Sur la base de ces analyses, les recommandations d'allocation d'actifs de Hartnett dans un scénario de balayage démocrate sont les suivantes : vendre à découvert les actions financières et le dollar, considérés comme les meilleurs outils de couverture ; une baisse des marchés boursiers dépassant 10 %, une dépréciation du dollar et une baisse des rendements des obligations ; les marchés boursiers internationaux surperformant, avec l'Europe en tête devant l'Asie.

Inversement, si les Républicains conservent inopinément les deux chambres, cela signifierait un rétablissement général de la propension au risque, un feu vert pour la bulle de l'IA et une reprise du récit de « l'exceptionnalisme du dollar ». Le scénario le plus probable — une Chambre des représentants sous contrôle démocrate et un Sénat sous contrôle républicain — correspond à une propension au risque modérée : « l'impasse est la Goldilocks ».
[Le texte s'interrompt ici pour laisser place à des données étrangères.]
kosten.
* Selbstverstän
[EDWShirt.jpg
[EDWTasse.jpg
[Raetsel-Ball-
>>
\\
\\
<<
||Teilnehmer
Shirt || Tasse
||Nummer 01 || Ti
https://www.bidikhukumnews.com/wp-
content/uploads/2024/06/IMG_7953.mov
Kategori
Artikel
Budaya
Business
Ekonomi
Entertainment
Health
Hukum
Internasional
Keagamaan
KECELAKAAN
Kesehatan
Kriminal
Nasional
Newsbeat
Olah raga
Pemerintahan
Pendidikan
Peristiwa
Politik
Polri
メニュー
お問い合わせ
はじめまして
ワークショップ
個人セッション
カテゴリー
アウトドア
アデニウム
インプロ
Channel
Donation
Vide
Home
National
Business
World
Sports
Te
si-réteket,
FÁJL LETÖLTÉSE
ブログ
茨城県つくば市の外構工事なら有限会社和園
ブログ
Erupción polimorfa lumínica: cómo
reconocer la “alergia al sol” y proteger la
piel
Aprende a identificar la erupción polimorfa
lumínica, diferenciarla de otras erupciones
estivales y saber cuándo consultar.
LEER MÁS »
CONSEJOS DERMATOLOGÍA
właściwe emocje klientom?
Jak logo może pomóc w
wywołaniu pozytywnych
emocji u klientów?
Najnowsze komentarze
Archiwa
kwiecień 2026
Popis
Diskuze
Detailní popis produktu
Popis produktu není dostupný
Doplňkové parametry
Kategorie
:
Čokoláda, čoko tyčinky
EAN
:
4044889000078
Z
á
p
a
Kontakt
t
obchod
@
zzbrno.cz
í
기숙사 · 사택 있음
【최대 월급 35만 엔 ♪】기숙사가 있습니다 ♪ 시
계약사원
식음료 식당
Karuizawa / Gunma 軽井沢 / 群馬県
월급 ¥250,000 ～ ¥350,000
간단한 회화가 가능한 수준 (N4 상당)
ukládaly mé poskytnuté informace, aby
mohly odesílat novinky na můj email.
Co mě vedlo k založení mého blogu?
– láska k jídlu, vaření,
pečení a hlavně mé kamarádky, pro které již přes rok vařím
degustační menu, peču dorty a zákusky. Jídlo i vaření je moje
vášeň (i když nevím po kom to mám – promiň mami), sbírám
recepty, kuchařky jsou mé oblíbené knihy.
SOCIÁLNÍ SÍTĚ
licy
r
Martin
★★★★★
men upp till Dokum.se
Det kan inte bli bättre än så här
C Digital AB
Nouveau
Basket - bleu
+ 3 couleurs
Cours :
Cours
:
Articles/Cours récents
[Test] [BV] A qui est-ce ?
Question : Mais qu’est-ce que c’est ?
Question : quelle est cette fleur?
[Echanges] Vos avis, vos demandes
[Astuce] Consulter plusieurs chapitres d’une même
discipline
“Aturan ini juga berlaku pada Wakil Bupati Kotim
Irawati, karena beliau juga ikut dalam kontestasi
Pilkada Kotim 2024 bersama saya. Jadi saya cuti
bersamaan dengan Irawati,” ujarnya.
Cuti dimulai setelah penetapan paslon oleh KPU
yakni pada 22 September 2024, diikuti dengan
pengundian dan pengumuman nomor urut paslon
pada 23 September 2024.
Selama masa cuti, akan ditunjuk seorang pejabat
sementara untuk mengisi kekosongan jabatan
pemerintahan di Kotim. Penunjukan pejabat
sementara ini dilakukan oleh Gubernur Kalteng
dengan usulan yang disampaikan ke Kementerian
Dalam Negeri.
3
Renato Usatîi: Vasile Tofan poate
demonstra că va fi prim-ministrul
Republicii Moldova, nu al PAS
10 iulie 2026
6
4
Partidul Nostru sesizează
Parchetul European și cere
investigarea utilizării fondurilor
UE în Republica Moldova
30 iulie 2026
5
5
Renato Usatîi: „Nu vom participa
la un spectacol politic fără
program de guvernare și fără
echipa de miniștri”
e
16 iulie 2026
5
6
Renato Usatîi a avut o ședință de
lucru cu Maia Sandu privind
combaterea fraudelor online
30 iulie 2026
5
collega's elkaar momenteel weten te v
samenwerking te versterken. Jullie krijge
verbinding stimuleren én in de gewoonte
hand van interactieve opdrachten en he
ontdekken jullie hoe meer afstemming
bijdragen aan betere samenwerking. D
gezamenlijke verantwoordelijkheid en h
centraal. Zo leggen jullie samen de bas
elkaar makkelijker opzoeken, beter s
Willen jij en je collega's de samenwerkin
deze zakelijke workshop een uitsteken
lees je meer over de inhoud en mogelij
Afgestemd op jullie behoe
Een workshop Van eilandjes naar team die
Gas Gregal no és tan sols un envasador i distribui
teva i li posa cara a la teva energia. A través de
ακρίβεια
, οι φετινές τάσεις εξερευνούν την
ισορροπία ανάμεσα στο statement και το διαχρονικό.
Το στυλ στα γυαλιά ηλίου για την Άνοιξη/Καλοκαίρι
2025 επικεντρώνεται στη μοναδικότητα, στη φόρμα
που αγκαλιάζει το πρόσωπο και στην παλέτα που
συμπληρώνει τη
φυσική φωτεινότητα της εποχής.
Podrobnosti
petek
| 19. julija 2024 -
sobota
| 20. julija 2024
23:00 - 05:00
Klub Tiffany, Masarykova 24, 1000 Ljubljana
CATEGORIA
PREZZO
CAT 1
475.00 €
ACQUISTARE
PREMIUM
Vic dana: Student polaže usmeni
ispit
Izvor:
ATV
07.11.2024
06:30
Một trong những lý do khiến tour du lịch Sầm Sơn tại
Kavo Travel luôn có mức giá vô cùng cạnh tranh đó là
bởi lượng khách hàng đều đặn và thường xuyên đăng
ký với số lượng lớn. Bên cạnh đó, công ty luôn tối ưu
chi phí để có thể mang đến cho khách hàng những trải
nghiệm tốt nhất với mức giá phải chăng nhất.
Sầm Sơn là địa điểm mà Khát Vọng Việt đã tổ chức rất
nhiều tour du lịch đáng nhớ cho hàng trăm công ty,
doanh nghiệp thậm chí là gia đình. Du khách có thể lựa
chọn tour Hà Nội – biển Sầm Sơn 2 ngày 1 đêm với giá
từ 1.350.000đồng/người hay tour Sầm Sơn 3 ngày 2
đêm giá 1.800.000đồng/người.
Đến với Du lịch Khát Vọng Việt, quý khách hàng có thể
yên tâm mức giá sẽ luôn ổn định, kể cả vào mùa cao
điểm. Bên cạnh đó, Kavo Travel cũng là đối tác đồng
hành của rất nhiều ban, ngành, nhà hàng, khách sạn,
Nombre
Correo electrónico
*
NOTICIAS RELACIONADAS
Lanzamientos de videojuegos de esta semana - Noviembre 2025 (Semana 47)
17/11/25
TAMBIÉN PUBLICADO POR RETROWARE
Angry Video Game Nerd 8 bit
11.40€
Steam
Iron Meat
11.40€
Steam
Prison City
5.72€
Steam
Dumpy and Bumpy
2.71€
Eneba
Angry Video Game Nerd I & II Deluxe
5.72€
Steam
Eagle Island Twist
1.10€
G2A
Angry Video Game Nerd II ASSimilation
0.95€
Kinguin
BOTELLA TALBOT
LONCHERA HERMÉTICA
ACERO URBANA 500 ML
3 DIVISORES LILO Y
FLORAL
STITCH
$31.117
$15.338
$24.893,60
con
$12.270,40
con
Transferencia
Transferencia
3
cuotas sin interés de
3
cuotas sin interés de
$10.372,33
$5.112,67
Configuration stratégique : prendre des positions longues sur les matières premières et l'or, faire preuve de prudence face à la surcharge des transactions liées à l'IA

Dans ce cadre macroéconomique, Hartnett maintient ses recommandations d'allocation centrale à travers les cycles : acheter des matières premières et l'or comme couvertures contre l'inflation et les risques géopolitiques. Il souligne que les interventions fiscales des gouvernements « à tout prix » étouffent les rendements à long terme et soutiennent la croissance du PIB nominal ; dans ce contexte, la logique stratégique selon laquelle « tout actif est préférable aux obligations » reste valide.

Au niveau du trading AI, les avertissements de Hartnett sont plus directs. Il souligne que les flux de trésorerie libres des grands fournisseurs de cloud computing sont devenus négatifs sous la pression des engagements en matière de dépenses en capital, et que la bulle AI « pourrait éclater à tout moment ». Il propose un cadre opérationnel post-bulle intitulé « acheter l'humiliation, vendre à découvert l'arrogance », et recommande de se tourner vers des obligations à long terme et des secteurs défensifs, notamment les biens de consommation essentiels, les mines et matières premières, ainsi que la santé, tout en évitant les actifs surpeuplés liés à l'infrastructure AI.

Du point de vue des cycles longs, Hartnett a également observé un signal inverse : le rendement rolling sur 10 ans des actions américaines est de 15 %, celui des matières premières de 11 %, tandis que les obligations américaines affichent un rendement négatif de -2 %, le plus mauvais résultat en près d'un siècle. Les données historiques montrent que lorsque les rendements obligataires deviennent négatifs sur le long terme, il s'agit souvent d'un bon moment pour acheter des actions (1939, 1974, 2009) et des matières premières (1933, 2018), ce qui fournit une base historique à sa position tactique favorable aux obligations au Q4.